PETROLCHIMICO DI BRINDISI

Oltre 2000 persone hanno manifestato nelle strade di Brindisi per protestare contro il disimpegno delle aziende chimiche che operano nell'area. L'obiettivo sindacale è aprire un "tavolo" di confronto con il governo sulla crisi. In particolare si è discusso dell'abbandono da parte della Evc e della decisione della Dow Chemical di chiudere i propri impianti, eliminando migliaia di posti di lavoro. Cgil, Cisl e Uil affermano che l'adesione allo sciopero è stata totale.

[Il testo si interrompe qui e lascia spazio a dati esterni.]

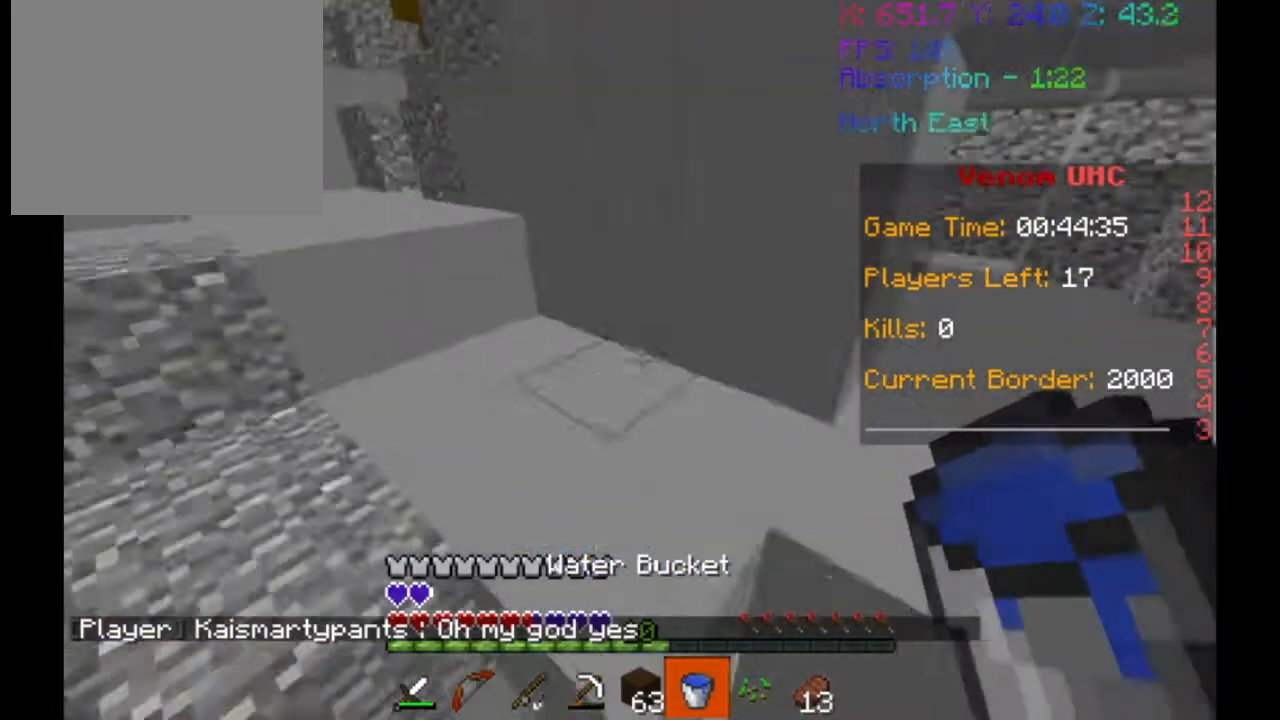
{"keys": ["a"], "events": [[200, "w", "up"]]}
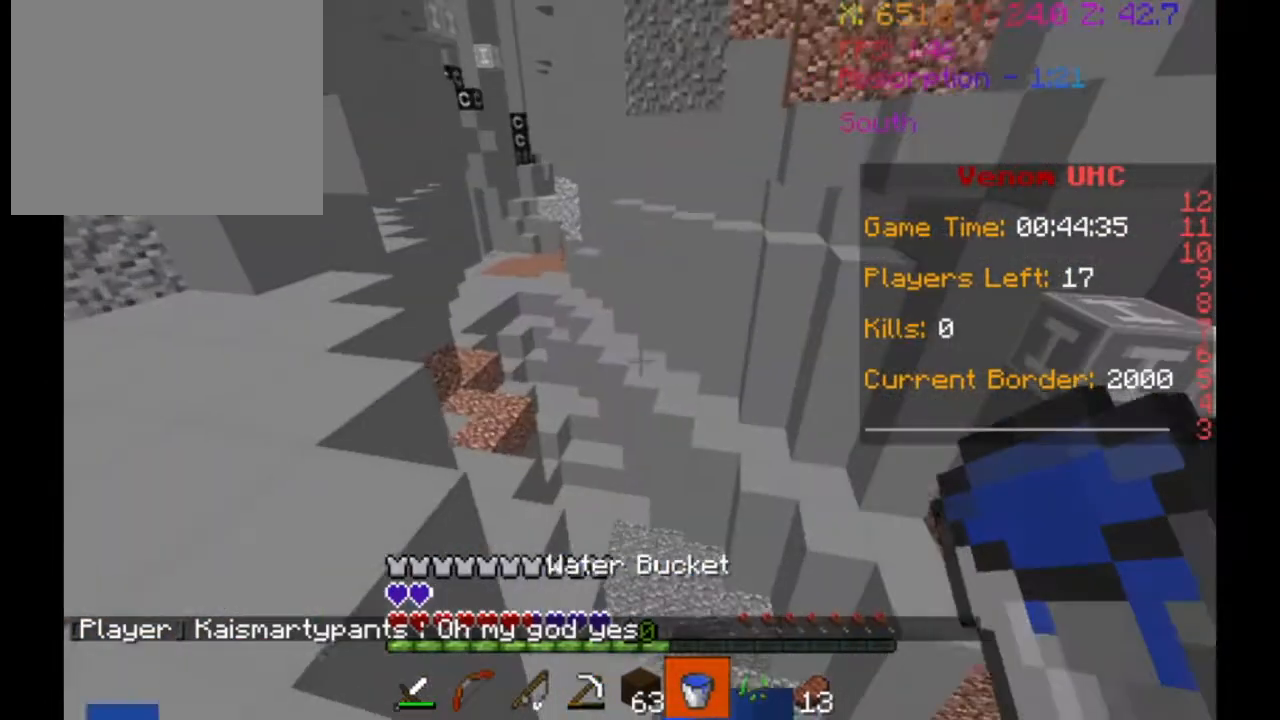
{"keys": ["d", "w"], "events": [[200, "s", "down"], [233, "a", "up"], [333, "d", "down"], [400, "s", "up"], [417, "w", "down"]]}
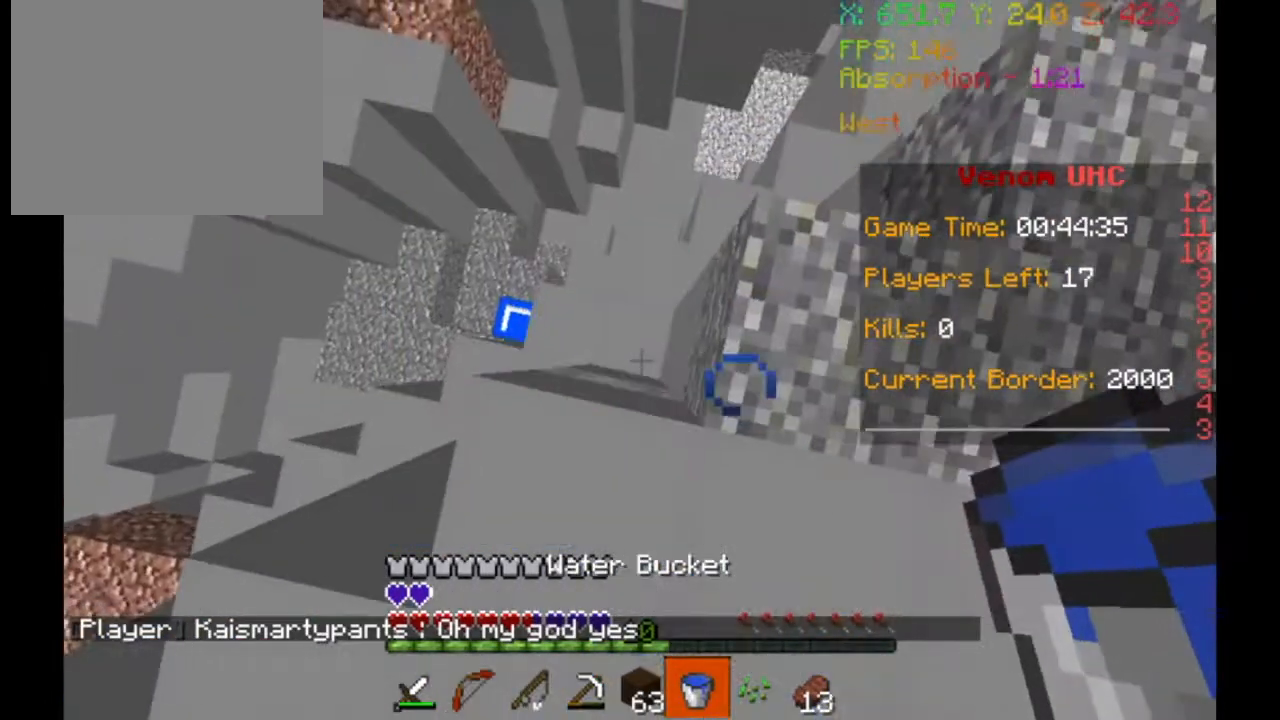
{"keys": ["a", "w"], "events": [[33, "d", "up"], [300, "w", "up"], [400, "w", "down"], [433, "a", "down"]]}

INFORTUNI SUL LAVORO: GUIDONIA

Un operaio disperso e tre altri feriti gravemente in un incidente sul lavoro avvenuto ieri mattina in una cava di travertino a Villalba di Guidonia (vicino Roma). A causare la tragedia sarebbe stato uno smottamento che ha fatto crollare una parete della cava di marmo, aprendo una falda d'acqua che ha inondato gli operai. I vigili del fuoco sono riusciti a trarre in salvo solo tre operai. Continuano le operazioni per cercare di salvare il quarto uomo, ma intanto si affievoliscono le speranze di trovarlo ancora in vita.

MORIRE DI INTERINALE

Allarme per il lavoro interinale: in due mesi sono morti tre operai in altrettanti incidenti avvenuti a Padova, Roma e Avellino. Cgil-Nidil, Alai-Cisl e Cpo-Uil, continuano a pensare possibile gestire il lavoro interinale chiedendo alle imprese di lavoro temporaneo di "programmare interventi formativi che assicurino ai lavoratori interinali un'adeguata prevenzione e tutela". Per i sindacati "Morire di lavoro è inaccettabile" eppure essi avallano il lavoro interinale, usando persino "organizzazioni di categoria" piuttosto che lottare per integrare questi lavoratori con gli altri.

CINA: ANCORA MORTI IN MINIERA

Aumenta il numero delle vittime in seguito a due esplosioni in una miniera nella provincia settentrionale cinese di Hebei. La prima ha ucciso 19 operai, mentre un secondo scoppio ha causato al morte di otto soccorritori. In una miniera a Chengde, a nordest di Pechino un minatore è morto e altri dodici sono rimasti feriti. A causa delle precarie condizioni di sicurezza nel 2000 sono morti 5.300 minatori; a novembre del 2001 erano oltre 5.000 le vittime di crolli e esplosioni.

FALLISCE LA GLOBAL CROSSING

La Global Crossing è fallita per bancarotta. Il gruppo, dopo aver accumulato un indebitamento di 11 miliardi di dollari nel tentativo di collegare con la fibra ottica Usa, Europa e Asia è stata anche colpita dal calo della domanda nel comparto telefonico. Tremano le migliaia di dipendenti legati a doppio filo alle sorti della Crossing.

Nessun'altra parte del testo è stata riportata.